Half-degree of warming could have big impact on water availability
Approximately 117 million more people could face water shortages if global temperatures increase 2 degrees Celsius above pre-industrial levels compared to a 1.5-degree Celsius increase in temperatures, a new study suggests.
The world's water cycle, including evaporation and precipitation, is expected to intensify with global warming, according to the study. This could affect the distribution of freshwater and constrain the global water supply, which poses risks to national food security, economic prosperity and societal well-being.
In a new study, published in Geophysical Research Letters, a journal of the American Geophysical Union, researchers examined how global freshwater could change under 1.5- and 2-degree Celsius increases in temperatures, targets set forth in the Paris Agreement.
Researchers used a newly-released model to determine a global assessment of water availability below normal conditions. The new model, called HAPPI experiments, is specifically designed to differentiate impacts between 1.5- and 2-degree Celsius warming targets.
"This is the first study to explore how limiting warming to 1.5 degrees [Celsius] would benefit global population exposure to water shortage using the HAPPI experiments," said Wenbin Liu, lead author of the study and assistant professor at the Chinese Academy of Sciences. "Some regions would be better off, but some regions would be worse off."
Previous research found more people worldwide would suffer from water shortages when temperatures increase.
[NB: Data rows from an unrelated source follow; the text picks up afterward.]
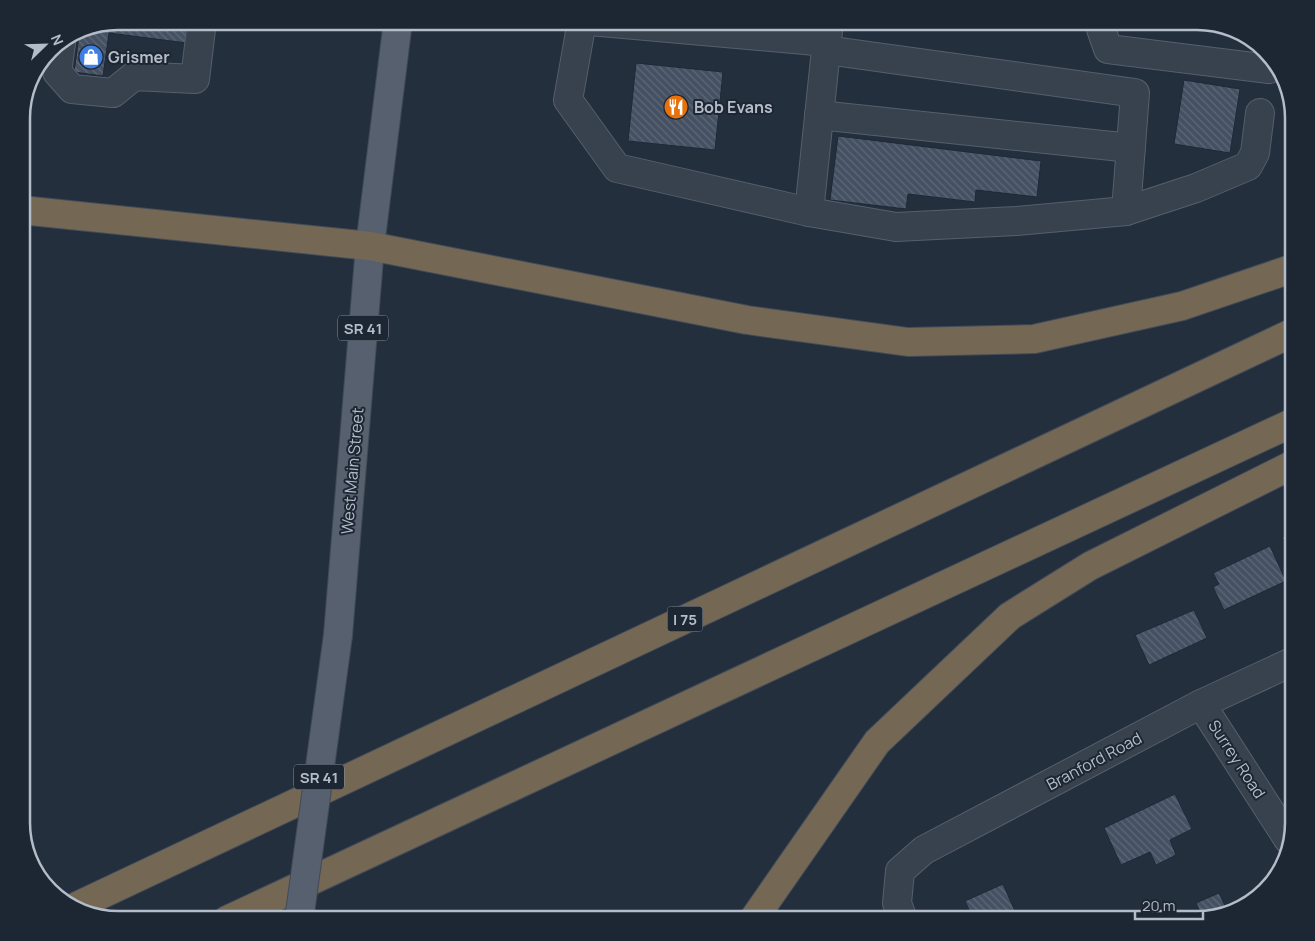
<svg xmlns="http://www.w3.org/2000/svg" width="1315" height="941" viewBox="0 0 1315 941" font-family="Manrope,sans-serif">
<defs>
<pattern id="building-back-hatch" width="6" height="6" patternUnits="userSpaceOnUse" patternTransform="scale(1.25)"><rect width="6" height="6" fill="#455162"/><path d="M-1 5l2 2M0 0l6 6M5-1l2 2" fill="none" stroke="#5d6877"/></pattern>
</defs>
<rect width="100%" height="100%" fill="#242f3e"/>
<g fill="url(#building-back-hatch)" stroke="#1f2835">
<polygon points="118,21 189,21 187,43 109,33 103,76 74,72 79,36"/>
<polygon points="1161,21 1197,21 1218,28"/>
<polygon points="636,63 723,72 715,150 628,141"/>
<polygon points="1184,80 1240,89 1230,153 1174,144"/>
<polygon points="838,136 1041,161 1037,197 976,190 975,202 908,194 906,209 830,200"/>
<polygon points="1294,532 1294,562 1282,537"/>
<polygon points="1270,546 1286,581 1224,610 1213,587 1219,584 1213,573"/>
<polygon points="1194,610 1207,638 1149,665 1135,635"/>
<polygon points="1175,794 1192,829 1170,840 1176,855 1156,865 1150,852 1121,865 1104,828"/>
<polygon points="1003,884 1018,918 974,920 965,901"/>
<polygon points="1219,893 1228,912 1203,918 1196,903"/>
</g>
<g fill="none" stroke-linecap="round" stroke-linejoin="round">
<defs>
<g id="minor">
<polyline points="582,21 568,100 617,168 809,212 896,227 1016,221 1126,211 1196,188 1248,166 1255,153 1260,113"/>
<polyline points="590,21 827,42"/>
<polyline points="1103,21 1101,29 1108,49 1269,69 1274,64"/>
<polyline points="61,43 57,72 72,89 113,93 134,76 195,79 202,21"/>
<polyline points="826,50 1135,93 1126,211"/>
<polyline points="819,115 1131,148"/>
<polyline points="809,212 829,21"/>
<polyline points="1201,704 1288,839"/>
<polyline points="903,920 897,903 900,871 924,850 1201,704 1294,661"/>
</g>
<polyline id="major" points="338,635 370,246 398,21"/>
<g id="highway">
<polyline points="21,210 370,246 747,320 908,342 1034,339 1182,306 1294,268"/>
<polyline points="77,906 1294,332"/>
<polyline points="227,920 1294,422"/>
<polyline points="753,920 877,742 1010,616 1090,566 1294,464"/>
</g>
</defs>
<use href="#minor" stroke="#565f6c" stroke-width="30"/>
<use href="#major" stroke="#414a57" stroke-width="30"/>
<use href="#highway" stroke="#434c59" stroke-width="30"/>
<use href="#minor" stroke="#38414e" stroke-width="28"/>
<use href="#major" stroke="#56606e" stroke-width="28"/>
<use href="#highway" stroke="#746855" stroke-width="28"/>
<defs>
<polyline id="major-bridge" points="299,920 338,635"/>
</defs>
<use href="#major-bridge" stroke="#414a57" stroke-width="30" stroke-linecap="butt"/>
<use href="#major-bridge" stroke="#56606e" stroke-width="28"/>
</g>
<defs>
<symbol id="shop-disc" viewBox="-11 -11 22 22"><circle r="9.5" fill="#3f7fe0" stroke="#1d2633"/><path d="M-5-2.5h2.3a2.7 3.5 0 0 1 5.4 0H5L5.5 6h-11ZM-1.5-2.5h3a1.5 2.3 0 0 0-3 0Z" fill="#fff"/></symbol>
<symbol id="restaurant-disc" viewBox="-11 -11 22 22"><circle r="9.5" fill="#e8710a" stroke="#1d2633"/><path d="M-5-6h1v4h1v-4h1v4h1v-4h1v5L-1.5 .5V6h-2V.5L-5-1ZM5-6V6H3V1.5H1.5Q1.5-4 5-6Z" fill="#fff"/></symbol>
</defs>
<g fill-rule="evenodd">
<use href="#shop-disc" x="77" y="43" width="28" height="28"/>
<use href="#restaurant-disc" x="662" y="93" width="28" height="28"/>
</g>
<g text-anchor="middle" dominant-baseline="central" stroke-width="4" stroke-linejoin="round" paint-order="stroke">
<g fill="#1d2633" stroke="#878f9c" stroke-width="1">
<rect x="338" y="315.5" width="50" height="25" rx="4"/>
<rect x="667.5" y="606.5" width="35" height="25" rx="4"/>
<rect x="294" y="764.5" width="50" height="25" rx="4"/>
</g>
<g font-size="15" font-weight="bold" fill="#b4bcc9">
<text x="363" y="328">SR 41</text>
<text x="685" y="619">I 75</text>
<text x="319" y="777">SR 41</text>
</g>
<g font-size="16" font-weight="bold" fill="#b4bcc9" stroke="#1d2633" text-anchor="start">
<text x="108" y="57">Grismer</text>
<text x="694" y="107">Bob Evans</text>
</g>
<g font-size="16" fill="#b4bcc9" stroke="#1d2633">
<text transform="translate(352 471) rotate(-85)">West Main Street</text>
<text transform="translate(1237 759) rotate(57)">Surrey Road</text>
<text transform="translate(1094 761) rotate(-28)">Branford Road</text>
</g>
</g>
<path d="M0 0H1315V941H0ZM118 30H1197A88 88 0 0 1 1285 118V823A88 88 0 0 1 1197 911H118A88 88 0 0 1 30 823V118A88 88 0 0 1 118 30Z" fill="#1d2633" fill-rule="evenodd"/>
<path fill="none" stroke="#b4bcc9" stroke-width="2.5" d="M118 30H1197A88 88 0 0 1 1285 118V823A88 88 0 0 1 1197 911H118A88 88 0 0 1 30 823V118A88 88 0 0 1 118 30Z"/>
<g transform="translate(45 45) rotate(67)" stroke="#1d2633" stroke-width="4" paint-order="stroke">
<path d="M0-4L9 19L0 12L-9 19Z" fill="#b4bcc9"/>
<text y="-8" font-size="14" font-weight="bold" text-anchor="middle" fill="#b4bcc9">N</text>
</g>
<path d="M1135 911v8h68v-8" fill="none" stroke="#b4bcc9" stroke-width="2.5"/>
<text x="1142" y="911" font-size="15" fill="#b4bcc9" stroke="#1d2633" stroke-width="4" paint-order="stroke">20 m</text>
</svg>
The new study shows the benefit of maintaining global warming at 1.5 degrees Celsius. Limiting global warming at 1.5 degrees Celsius translates to a less-severe decrease in water availability below normal conditions across most regions, including east and south Asia, east and west Africa and central Europe. For a few regions, however, this limit would be ineffective. Southeast Asia, northern Asia, southern Africa, southern Europe, the Mediterranean, eastern Canada, Greenland, Iceland, Alaska and northwest Canada would experience worsening water availability below normal conditions under both 1.5 degrees Celsius and 2 degrees Celsius of warming.
"Notably, limiting global warming at 1.5 degrees Celsius instead of 2 degrees Celsius would constrain the number of people suffering water shortage induced by water availability below normal conditions in many regions," second author Wee Ho Lim, of the Chinese Academy of Sciences and University of Oxford, said. "Nonetheless, such a limit is less effective in Alaska and northwest Canada, southeast Asia and the Amazon."
The findings of the new study provide international policymakers with information about the societal impact of water shortages triggered by freshwater availability below normal conditions on global and regional scales, according to the study.
"Apparently, there's going to be a spatial variation across different parts of the world," Lim said. "When you look at the global average, you can see the increasing drought risk should we not try our best to limit our greenhouse gas emissions to maintain the warming at as low a temperature as possible."